**TO DO**
Consider the listing below. Extract exactly the lines from the line containing "الاداره الهندسية" to the line containing "Wszystkie prezentowane opinie", both included.

**RECORDS TO USE**
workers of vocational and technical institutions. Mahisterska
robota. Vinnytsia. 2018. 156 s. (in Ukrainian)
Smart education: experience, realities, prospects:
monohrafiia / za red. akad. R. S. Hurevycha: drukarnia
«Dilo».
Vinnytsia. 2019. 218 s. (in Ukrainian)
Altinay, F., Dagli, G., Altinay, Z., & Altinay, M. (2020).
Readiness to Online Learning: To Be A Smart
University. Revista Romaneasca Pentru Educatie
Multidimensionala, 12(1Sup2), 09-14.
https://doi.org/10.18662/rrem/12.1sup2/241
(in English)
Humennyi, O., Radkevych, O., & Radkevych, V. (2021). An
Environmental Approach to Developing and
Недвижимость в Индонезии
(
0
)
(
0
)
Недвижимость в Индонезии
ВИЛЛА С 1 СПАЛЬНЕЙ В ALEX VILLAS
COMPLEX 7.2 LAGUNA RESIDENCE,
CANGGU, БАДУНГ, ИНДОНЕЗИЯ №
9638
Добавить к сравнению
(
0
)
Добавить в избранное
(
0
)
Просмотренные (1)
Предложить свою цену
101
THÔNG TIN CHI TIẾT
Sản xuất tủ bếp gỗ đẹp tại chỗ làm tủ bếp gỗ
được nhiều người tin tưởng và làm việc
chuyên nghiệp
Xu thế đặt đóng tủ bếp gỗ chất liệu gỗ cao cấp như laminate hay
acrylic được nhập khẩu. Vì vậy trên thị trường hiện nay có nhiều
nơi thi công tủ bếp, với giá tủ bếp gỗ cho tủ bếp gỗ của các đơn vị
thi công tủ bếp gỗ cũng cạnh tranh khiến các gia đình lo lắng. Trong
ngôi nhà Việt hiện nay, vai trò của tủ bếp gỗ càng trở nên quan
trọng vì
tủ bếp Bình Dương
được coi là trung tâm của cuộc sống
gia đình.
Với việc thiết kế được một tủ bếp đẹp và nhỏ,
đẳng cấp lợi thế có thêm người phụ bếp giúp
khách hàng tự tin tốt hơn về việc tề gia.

==

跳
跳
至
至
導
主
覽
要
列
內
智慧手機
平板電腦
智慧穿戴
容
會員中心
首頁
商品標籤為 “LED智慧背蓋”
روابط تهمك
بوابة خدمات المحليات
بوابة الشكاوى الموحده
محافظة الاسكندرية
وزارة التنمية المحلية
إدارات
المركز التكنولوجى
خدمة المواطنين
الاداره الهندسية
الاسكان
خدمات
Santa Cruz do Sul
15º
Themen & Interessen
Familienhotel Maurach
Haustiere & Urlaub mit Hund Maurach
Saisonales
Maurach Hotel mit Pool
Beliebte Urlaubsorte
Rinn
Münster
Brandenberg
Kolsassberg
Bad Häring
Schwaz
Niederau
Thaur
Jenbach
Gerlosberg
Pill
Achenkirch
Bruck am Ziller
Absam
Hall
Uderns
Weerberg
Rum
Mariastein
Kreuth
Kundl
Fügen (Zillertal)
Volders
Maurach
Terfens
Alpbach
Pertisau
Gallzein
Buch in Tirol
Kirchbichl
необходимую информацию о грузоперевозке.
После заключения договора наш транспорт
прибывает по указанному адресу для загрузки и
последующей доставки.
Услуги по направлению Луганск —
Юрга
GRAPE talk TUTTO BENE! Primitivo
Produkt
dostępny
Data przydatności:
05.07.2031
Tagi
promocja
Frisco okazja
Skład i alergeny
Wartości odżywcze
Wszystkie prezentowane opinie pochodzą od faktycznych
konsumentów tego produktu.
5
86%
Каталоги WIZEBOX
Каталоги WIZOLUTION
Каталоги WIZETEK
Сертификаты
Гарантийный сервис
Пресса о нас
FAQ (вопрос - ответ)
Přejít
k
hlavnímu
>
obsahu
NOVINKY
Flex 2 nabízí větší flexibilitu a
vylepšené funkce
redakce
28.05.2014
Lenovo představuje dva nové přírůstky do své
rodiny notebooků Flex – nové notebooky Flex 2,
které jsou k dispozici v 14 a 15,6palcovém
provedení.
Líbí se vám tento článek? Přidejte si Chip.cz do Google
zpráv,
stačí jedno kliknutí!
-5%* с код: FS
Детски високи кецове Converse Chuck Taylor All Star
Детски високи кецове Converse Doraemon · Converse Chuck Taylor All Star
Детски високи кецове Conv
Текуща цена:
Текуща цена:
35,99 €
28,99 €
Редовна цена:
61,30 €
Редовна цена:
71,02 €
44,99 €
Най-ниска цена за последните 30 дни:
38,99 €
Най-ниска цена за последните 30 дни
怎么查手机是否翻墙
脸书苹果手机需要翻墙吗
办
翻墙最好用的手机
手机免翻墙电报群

**FINAL ANSWER**
الاداره الهندسية
الاسكان
خدمات
Santa Cruz do Sul
15º
Themen & Interessen
Familienhotel Maurach
Haustiere & Urlaub mit Hund Maurach
Saisonales
Maurach Hotel mit Pool
Beliebte Urlaubsorte
Rinn
Münster
Brandenberg
Kolsassberg
Bad Häring
Schwaz
Niederau
Thaur
Jenbach
Gerlosberg
Pill
Achenkirch
Bruck am Ziller
Absam
Hall
Uderns
Weerberg
Rum
Mariastein
Kreuth
Kundl
Fügen (Zillertal)
Volders
Maurach
Terfens
Alpbach
Pertisau
Gallzein
Buch in Tirol
Kirchbichl
необходимую информацию о грузоперевозке.
После заключения договора наш транспорт
прибывает по указанному адресу для загрузки и
последующей доставки.
Услуги по направлению Луганск —
Юрга
GRAPE talk TUTTO BENE! Primitivo
Produkt
dostępny
Data przydatności:
05.07.2031
Tagi
promocja
Frisco okazja
Skład i alergeny
Wartości odżywcze
Wszystkie prezentowane opinie pochodzą od faktycznych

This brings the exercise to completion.